The geograpical coordinate of Toronto, Canada are 43.6534817, -79.3839347.


In [26]:
tor = merged_data

In [40]:
# create map of Toronto, Canada using latitude and longitude values
map_tor = folium.Map(location=[latitude, longitude], zoom_start=11)

# add markers to map
for lat, lng, borough, neighborhood in zip(tor['Latitude'], tor['Longitude'], tor['Borough'], tor['Neighbourhood']):
    label = '{}, {}'.format(neighborhood, borough)
    label = folium.Popup(label, parse_html=True)
    folium.CircleMarker(
        [lat, lng],
        radius=5,
        popup=label,
        color='blue',
        fill=True,
        fill_color='#3186cc',
        fill_opacity=0.7,
        parse_html=False).add_to(map_tor)  
    
map_tor

#### We have now generated a map of Toronto which includes all noted Neighbourhoods within different Boroughs. We can see a higher density of defined neighborhoods in Downtown.

Let's try and focus on one specific borough. We will take interest in Downtown Toronto.

In [31]:
downtown_data = tor[tor['Borough'] == 'Downtown Toronto'].reset_index(drop=True)
downtown_data.head()

Unnamed: 0,Postal Code,Borough,Neighbourhood,Latitude,Longitude
0,M5A,Downtown Toronto,"Regent Park, Harbourfront",43.65426,-79.360636
1,M7A,Downtown Toronto,"Queen's Park, Ontario Provincial Government",43.662301,-79.389494
2,M5B,Downtown Toronto,"Garden District, Ryerson",43.657162,-79.378937
3,M5C,Downtown Toronto,St. James Town,43.651494,-79.375418
4,M5E,Downtown Toronto,Berczy Park,43.644771,-79.373306


In [34]:
# create map of Downtown Toronto
map_dtn = folium.Map(location=[latitude, longitude], zoom_start=13)

# add markers to map
for lat, lng, borough, neighborhood in zip(downtown_data['Latitude'], downtown_data['Longitude'], downtown_data['Borough'], downtown_data['Neighbourhood']):
    label = '{}, {}'.format(neighborhood, borough)
    label = folium.Popup(label, parse_html=True)
    folium.CircleMarker(
        [lat, lng],
        radius=5,
        popup=label,
        color='blue',
        fill=True,
        fill_color='#3186cc',
        fill_opacity=0.7,
        parse_html=False).add_to(map_dtn)  
    
map_dtn

Off the bat, we can note some interesting features about the neighborhoods of Downtown Toronto. We can see that neighborhoods are closer and nearby key locations such as University of Toronto, Union Station, or Rogers Centre.

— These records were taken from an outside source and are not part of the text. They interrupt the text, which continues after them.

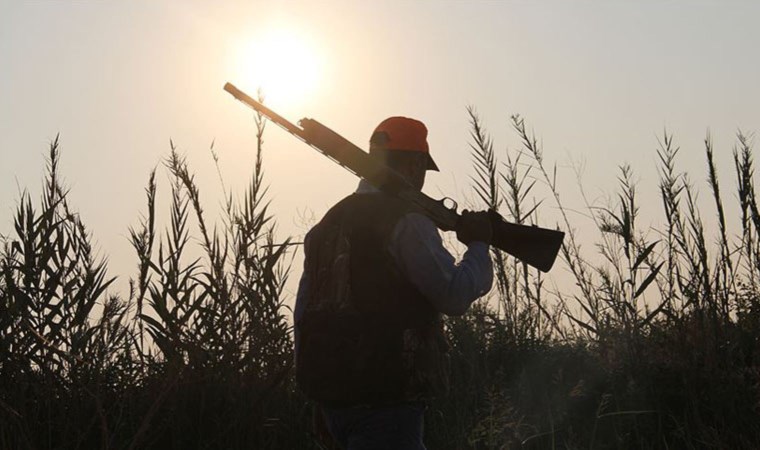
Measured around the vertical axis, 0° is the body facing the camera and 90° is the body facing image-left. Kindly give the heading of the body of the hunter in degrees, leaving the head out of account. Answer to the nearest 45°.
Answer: approximately 225°
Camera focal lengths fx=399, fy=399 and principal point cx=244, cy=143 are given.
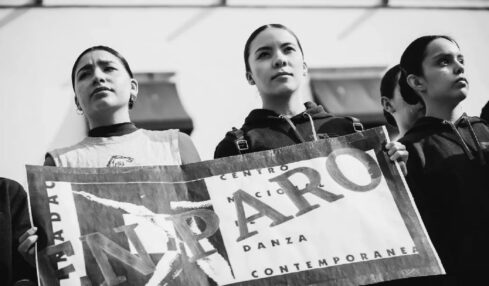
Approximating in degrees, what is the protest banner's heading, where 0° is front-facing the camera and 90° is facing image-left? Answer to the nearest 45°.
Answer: approximately 0°

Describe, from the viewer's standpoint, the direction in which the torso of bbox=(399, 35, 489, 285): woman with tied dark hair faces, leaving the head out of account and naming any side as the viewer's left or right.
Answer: facing the viewer and to the right of the viewer

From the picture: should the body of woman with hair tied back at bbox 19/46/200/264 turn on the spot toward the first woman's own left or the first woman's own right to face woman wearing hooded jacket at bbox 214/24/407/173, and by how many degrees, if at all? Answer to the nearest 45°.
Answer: approximately 90° to the first woman's own left

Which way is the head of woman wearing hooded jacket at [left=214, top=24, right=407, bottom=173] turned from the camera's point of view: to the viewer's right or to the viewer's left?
to the viewer's right

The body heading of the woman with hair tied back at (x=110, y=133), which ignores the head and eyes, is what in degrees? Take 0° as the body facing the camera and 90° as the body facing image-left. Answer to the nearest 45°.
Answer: approximately 0°
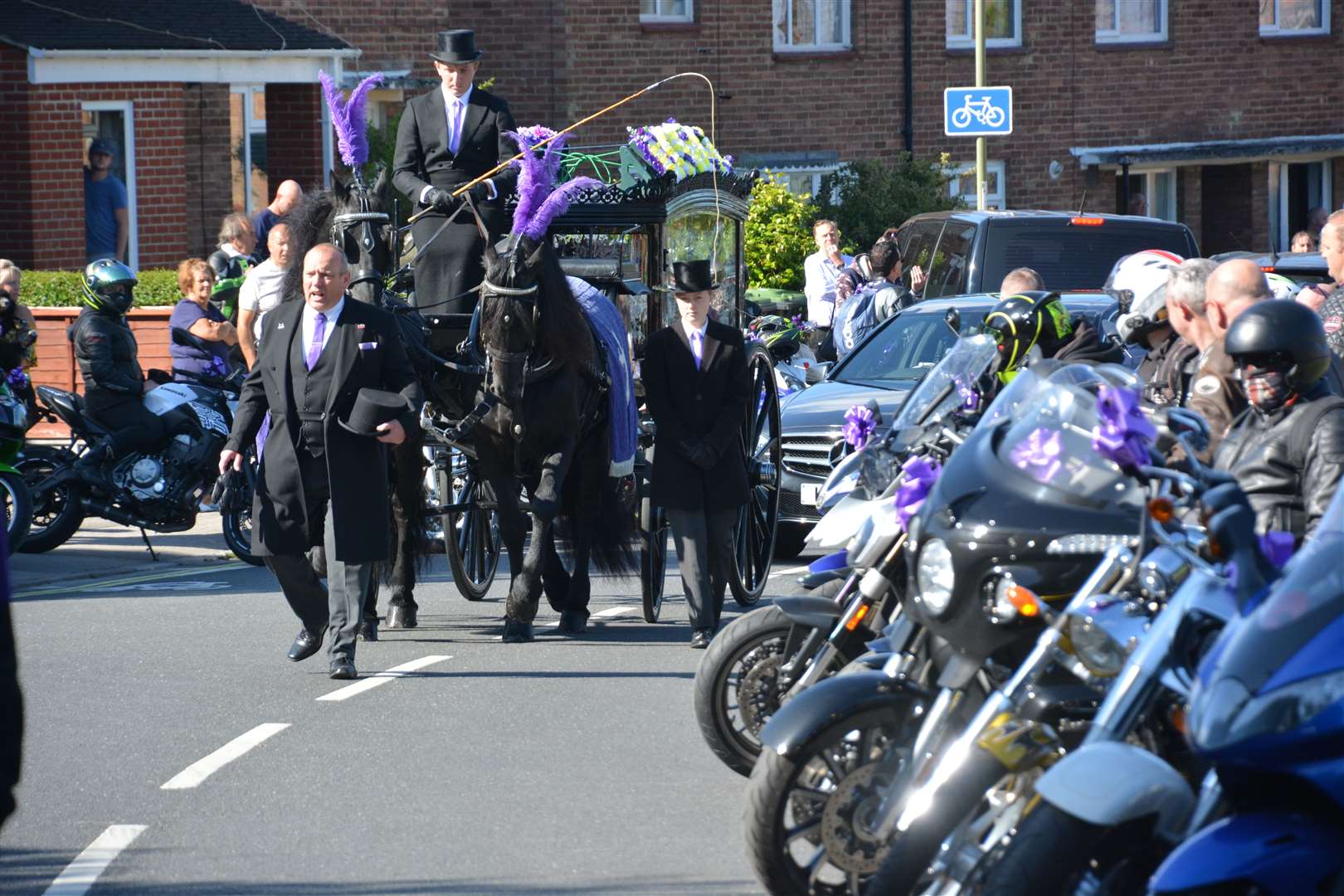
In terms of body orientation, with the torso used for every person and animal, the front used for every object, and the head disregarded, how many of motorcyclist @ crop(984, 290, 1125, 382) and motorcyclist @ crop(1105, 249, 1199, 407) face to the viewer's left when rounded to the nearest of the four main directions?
2

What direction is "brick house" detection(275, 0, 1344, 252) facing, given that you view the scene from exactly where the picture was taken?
facing the viewer

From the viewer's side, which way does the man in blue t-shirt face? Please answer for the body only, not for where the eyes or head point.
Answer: toward the camera

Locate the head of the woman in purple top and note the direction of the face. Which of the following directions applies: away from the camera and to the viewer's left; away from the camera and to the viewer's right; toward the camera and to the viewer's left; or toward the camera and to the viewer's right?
toward the camera and to the viewer's right

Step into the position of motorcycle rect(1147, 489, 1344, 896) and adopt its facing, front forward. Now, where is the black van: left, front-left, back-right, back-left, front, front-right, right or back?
back-right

We have successfully webscrapped information about boroughs and their neighborhoods in Toronto. In this notebook, we have narrowed down our data to show neighborhoods in Downtown Toronto. For week 4 and 5, we will use this data to come up with project ideas to explore the data even further using foursquare API.